By stimulating the spine, this exoskeleton helps paralyzed people re-learn how to walk

A team of scientists from the University of California, Los Angeles developed a robotic exoskeleton that’ll help paralyzed people walk with minimal assistance. Unlike other robotic suits that step for the person while they move along passively, the UCLA system uses spinal stimulation to trigger a patient’s muscles. This approach allows patients to control their leg muscles voluntarily as they take steps with the support of the device.

UCLA’s system uses a battery-powered bionic suit built by California-based Ekso Bionics. The Iron Man-like exoskeleton allows people to move their legs in a step-like fashion. The suit is paired with a non-invasive spinal stimulation technique that makes it possible for people to relearn voluntary leg movements without surgery. Data collected by the suit’s sensors can be used to determine how much the person is actively moving their limbs and how much they are relying on the device. With training, the patient can learn to move their legs more and rely on the suit less.

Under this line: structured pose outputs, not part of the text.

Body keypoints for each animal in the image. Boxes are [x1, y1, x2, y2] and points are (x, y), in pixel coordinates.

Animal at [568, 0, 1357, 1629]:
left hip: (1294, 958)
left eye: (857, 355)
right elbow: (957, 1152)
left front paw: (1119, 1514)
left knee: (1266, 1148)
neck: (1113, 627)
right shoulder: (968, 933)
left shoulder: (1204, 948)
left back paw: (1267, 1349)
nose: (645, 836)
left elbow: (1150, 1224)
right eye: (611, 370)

In a recent series of tests, the UCLA team worked with 39-year-old Mark Pollock, who was paralyzed from the waist down following a fall from a second-story in 2010. Before his injury, Pollock was an athlete, competing in ultra-marathons and the UK’s Commonwealth Games. After just a few weeks of training and spinal stimulation, Pollock was able to walk successfully with the device, even raising his heart rate to an aerobic training zone. The former athlete was pleased with his progress, saying “the awareness of my legs under me, was addictive,” adding that he “wanted more.”

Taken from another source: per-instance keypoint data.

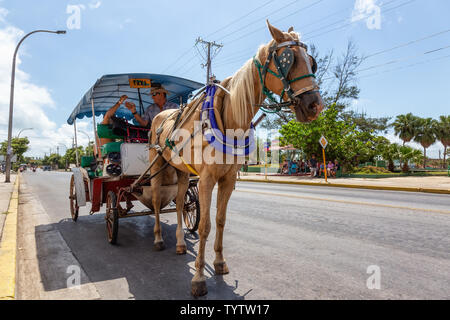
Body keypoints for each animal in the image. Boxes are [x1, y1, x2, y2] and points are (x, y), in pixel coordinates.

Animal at [149, 21, 322, 298]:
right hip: (156, 164)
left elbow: (220, 221)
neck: (228, 116)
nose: (315, 105)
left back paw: (179, 243)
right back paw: (157, 239)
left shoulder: (228, 179)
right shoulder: (207, 179)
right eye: (289, 59)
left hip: (182, 171)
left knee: (179, 204)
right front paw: (199, 278)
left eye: (312, 62)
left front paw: (219, 262)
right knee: (156, 202)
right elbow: (205, 226)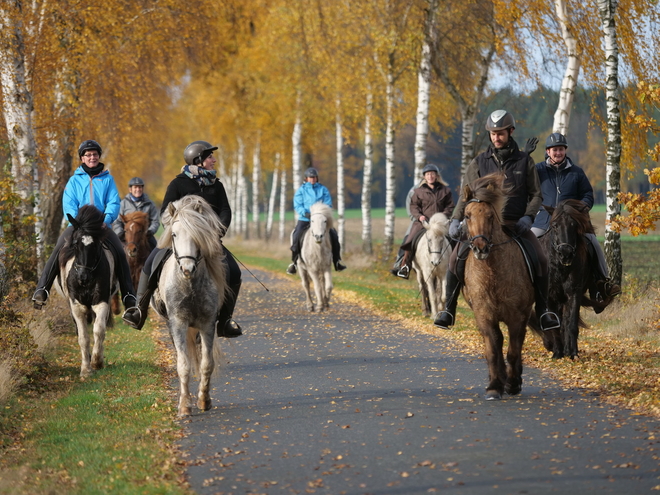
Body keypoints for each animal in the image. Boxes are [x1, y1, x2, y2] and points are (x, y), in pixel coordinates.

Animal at [56, 205, 117, 380]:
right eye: (76, 244)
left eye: (96, 245)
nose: (83, 277)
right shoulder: (76, 306)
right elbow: (83, 337)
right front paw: (85, 369)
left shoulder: (101, 302)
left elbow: (99, 330)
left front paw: (97, 362)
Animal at [151, 196, 228, 416]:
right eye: (174, 234)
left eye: (198, 235)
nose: (187, 268)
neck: (190, 284)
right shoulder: (178, 324)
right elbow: (183, 365)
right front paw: (185, 406)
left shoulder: (207, 324)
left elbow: (206, 364)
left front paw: (204, 400)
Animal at [462, 174, 532, 404]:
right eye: (467, 216)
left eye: (490, 216)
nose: (480, 248)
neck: (492, 273)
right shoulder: (484, 313)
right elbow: (493, 349)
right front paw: (494, 386)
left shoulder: (517, 316)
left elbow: (513, 350)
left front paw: (512, 383)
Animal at [528, 200, 596, 358]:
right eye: (554, 225)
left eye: (574, 225)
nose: (566, 253)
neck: (559, 265)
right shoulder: (550, 295)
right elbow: (553, 323)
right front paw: (557, 352)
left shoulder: (574, 292)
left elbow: (571, 324)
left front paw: (573, 353)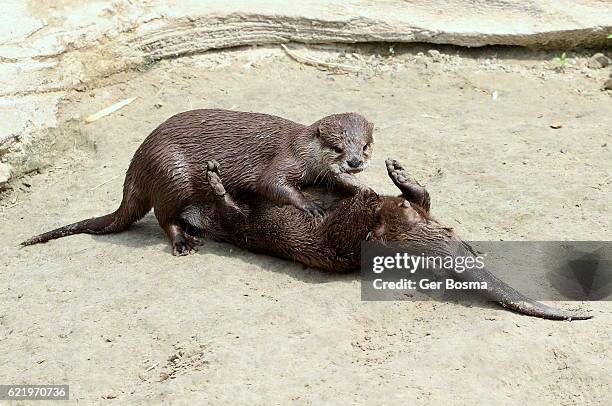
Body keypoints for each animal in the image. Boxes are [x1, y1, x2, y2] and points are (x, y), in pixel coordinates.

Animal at [20, 109, 372, 255]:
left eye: (365, 146)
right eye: (338, 148)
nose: (354, 162)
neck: (304, 151)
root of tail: (136, 167)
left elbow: (337, 185)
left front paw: (360, 188)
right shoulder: (285, 160)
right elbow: (272, 185)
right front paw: (309, 205)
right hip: (173, 174)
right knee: (163, 216)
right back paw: (183, 242)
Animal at [178, 159, 592, 320]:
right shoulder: (241, 228)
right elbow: (232, 209)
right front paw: (216, 182)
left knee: (413, 200)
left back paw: (390, 177)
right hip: (345, 239)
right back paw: (367, 186)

Even though it will be years before this technology is ready for clinical usage, Edgerton believes these new approaches to treating spinal cord injuries provides hope for those with paralysis.  Even if patients cannot walk completely independently, the bionic suit and spinal simulation may help them recover multiple body functions and enhance their overall quality of life.  The research was presented last month at the 37th international conference of the IEEE Engineering in Medicine and Biology Society.